Secure Custom Visuals
Some custom visuals are quite valuable. However, the ability for custom visuals to "send data over the internet" introduces unacceptable risks to our enterprise. We have a rather large enterprise and cannot provide a means for our data to be sent to a third party.
Ideally we would like to be able to turn them on for use in the admin portal for the service and the desktop configuration for the desktop. The choices would be by vendor, visual and version, and also by data risk.
For example, enable all from Microsoft (but we need confirmation that these custom visuals do not introduce data risk nor malicious code risk).
Turn off any that transmit data outside of our environment.
Turn on or off the rest by a selection at the vendor, visual and version level.
Would also like the ability to get notified of new versions when they are released. Ideally with a selectable option in the admin portal by visual.

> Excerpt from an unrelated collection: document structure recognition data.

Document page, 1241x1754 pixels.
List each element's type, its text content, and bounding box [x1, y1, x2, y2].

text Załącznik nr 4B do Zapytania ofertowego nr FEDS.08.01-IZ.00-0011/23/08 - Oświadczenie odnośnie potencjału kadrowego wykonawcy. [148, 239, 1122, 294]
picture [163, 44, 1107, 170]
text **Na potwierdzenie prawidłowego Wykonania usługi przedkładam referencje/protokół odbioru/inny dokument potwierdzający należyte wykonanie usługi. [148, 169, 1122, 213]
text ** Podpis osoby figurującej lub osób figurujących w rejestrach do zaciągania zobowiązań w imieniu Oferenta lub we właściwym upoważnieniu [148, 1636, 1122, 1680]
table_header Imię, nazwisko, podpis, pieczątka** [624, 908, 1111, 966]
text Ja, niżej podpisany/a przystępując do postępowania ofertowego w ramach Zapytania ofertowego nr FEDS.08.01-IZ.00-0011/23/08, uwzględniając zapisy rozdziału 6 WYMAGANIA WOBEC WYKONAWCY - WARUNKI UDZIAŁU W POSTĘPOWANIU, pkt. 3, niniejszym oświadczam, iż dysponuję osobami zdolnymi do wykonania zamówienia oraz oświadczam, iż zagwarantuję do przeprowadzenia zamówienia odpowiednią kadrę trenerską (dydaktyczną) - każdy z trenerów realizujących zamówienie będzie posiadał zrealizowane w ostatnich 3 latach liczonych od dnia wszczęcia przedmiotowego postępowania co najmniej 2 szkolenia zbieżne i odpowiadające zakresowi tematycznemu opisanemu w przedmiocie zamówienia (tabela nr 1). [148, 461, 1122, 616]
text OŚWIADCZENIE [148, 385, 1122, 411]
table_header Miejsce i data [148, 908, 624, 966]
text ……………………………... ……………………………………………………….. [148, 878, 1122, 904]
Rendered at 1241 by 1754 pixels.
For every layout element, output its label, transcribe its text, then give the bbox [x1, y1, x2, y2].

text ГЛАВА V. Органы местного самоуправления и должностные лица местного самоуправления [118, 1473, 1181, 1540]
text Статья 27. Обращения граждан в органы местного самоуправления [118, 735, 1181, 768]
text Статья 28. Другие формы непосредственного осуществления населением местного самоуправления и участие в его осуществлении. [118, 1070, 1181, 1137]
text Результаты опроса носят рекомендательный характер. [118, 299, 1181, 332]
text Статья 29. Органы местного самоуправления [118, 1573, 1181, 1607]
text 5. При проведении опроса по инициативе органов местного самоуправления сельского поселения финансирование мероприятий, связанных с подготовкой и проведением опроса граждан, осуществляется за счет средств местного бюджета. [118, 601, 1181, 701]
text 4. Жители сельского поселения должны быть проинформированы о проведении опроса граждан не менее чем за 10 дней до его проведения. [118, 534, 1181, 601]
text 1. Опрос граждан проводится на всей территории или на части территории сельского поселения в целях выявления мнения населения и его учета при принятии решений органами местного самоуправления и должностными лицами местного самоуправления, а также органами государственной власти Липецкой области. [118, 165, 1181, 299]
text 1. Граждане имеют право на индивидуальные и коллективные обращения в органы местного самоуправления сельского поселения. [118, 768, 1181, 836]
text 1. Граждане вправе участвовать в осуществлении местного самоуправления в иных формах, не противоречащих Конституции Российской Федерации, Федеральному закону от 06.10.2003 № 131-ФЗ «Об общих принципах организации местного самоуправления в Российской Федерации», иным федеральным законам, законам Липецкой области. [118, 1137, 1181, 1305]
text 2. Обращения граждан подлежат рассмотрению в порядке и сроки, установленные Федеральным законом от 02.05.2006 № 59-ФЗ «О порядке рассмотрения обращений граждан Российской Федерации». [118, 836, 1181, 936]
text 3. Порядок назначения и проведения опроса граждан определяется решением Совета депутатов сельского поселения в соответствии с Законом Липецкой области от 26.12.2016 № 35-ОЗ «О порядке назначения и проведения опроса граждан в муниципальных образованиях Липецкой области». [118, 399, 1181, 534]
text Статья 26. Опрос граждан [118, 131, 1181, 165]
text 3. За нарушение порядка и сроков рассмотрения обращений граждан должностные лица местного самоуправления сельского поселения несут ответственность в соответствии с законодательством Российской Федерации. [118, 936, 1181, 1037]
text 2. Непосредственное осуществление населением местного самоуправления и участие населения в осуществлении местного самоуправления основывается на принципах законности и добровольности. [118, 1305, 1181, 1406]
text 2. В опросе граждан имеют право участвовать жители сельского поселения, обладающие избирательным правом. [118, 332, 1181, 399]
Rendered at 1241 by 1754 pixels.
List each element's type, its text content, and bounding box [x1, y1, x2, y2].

This is essential to eliminate risk of data breaches.
It would be very helpful if the Marketplace accessible from within Power BI indicated which visuals are certified.
I love this idea!
It solves a problem that we have, and many of our clients have as well. It's all very well having the list of certified visuals, but users aren't practically going to check against it every time they want to use a custom visual. And what happens to a visual that has been removed from the list? There's not a way to find out which reports use a visual no longer on the certified list.
Joe Champagne commented
The store should indicate if the visual is certified, and the "Add in capabilities" should not be generic, but should indicate what the visual is doing. In particular the bullet around "can send data across the internet". If the visual code does not do that it should not have that bullet.
Joe Champagne commented
Joe Champagne commented · Delete…
We now understand "Microsoft Certified" visuals do not allow transmitting of data, so we would like to include the ability to choose to allow only certified visuals and others by choice by name and version.
We would also like a way to identify which custom visuals are in use on the service as a means to audit for potentially concerning custom visuals. This would additionally add value in knowing what our users of our tenant are using overall for these custom visuals.